Bhai Mardana sang and played the Rabab, a stringed instrument originating from Greater Persia/Afghanistan, to Nanak’s poetry and prose during their travels. Formerly, his community of musicians were labelled as ‘Mirasi’ which till present day has derogatory affiliations to an archaic caste system. However, after the inter-communal relations between the two sects, the group of musicians were collectively referred to as ‘Rababi’s’.
This period in our history witnessed a huge change in public conscience amongst the Indian subcontinent and intersected with major uprisings. Challenging societal hatred and communalism, the tradition of Sufism was born out of Islam, the Bhakti movement saw an uprising within the Hindu community, and simultaneously the Sikh religion was being formed. All three acquired music as a form of rebellion against the prevalent fundamentalist thinking that had seeped into the country’s social fabric.
Reflecting similar ideals to Sufism and Bhakti movement, the Rababi tradition embraced a sense of fluidity amongst religious identities. Rababi’s were members of Muslim community and yet they actively sang and performed Kirtan within the premises of Gurudwara’s. They were affiliated with the ten Sikh guru’s and put their messages in the form of music while playing an eminent role in the formation of the religion itself.
Till the present day, such a union has not been replicated; replaced instead by more prevalent forms of animosity and hatred. Rababi’s presented a pure and unhindered portrayal of spirituality that disregarded religious boundaries. Unfortunately, the union was dismantled with the creation of socio-political boundaries in 1947. After the Partition of Punjab, the Rababi’s were forced to migrate to Pakistan as their religious identities became inevitably prominent.
The tradition has lived on within in limited form, although the line of Rababi’s is slowly dying out. Passions roused by the Partition dislocated people from their homes and forced them to accept borders even in the realm of inner faith. Bhai Ghulam Muhammad Chand, one of last masters of Rababi singing tradition passed away in Lahore on 29th April 2015. He was the last gem of the Rababi Raagis and his renditions of Kirtan are revered till this day.

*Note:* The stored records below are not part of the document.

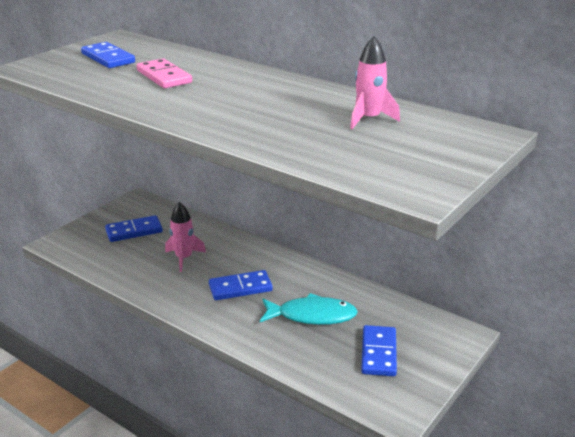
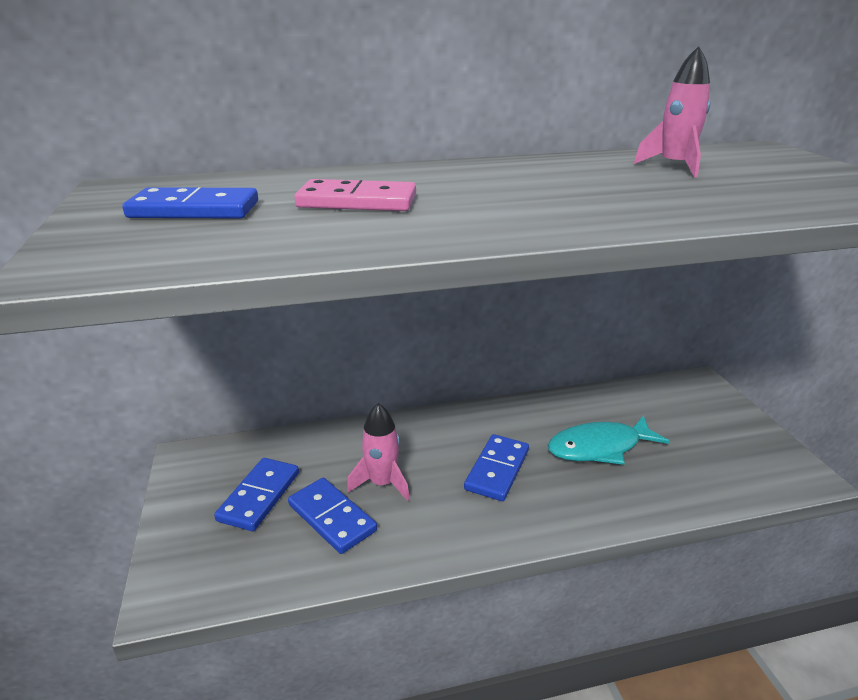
camera: 50 degrees left, 0 degrees up
turquoise fish [260,293,358,325] -> turquoise fish turned 150 degrees counterclockwise [548,415,670,465]
blue domino [361,325,397,377] -> blue domino moved to [288,478,377,554]

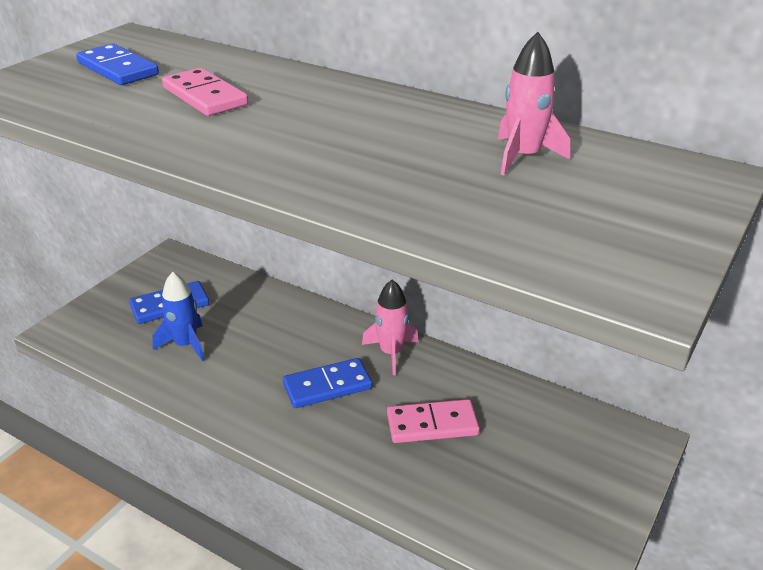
camera: 45 degrees right, 5 degrees up
blue domino [288,478,377,554] -> blue rocket [152,272,205,361]
pink rocket [347,403,410,501] -> pink rocket moved to [362,280,419,375]
turquoise fish [548,415,670,465] -> pink domino [387,399,480,443]

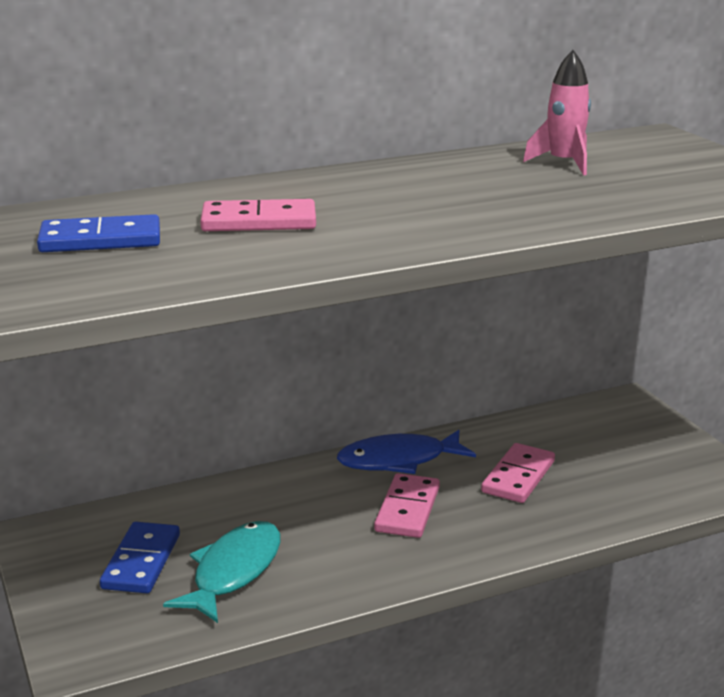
camera: 55 degrees left, 10 degrees down
blue rocket [152,272,205,361] -> turquoise fish [163,521,280,623]
blue domino [283,358,372,408] -> pink domino [374,473,440,538]
pink rocket [362,280,419,375] -> blue fish [337,430,476,474]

After his passing, the art form has largely been forgotten except small groups of young men from Muslim and Sikh faiths still keeping it alive on both sides of the border. It can be exhilarating to wonder how different the landscape of religious folk music could have been if the partition had never taken place and moreover, how interfaith relationships could have been different as well if only religious dogma took a back seat and the beauty of song and worship was found through community and unison.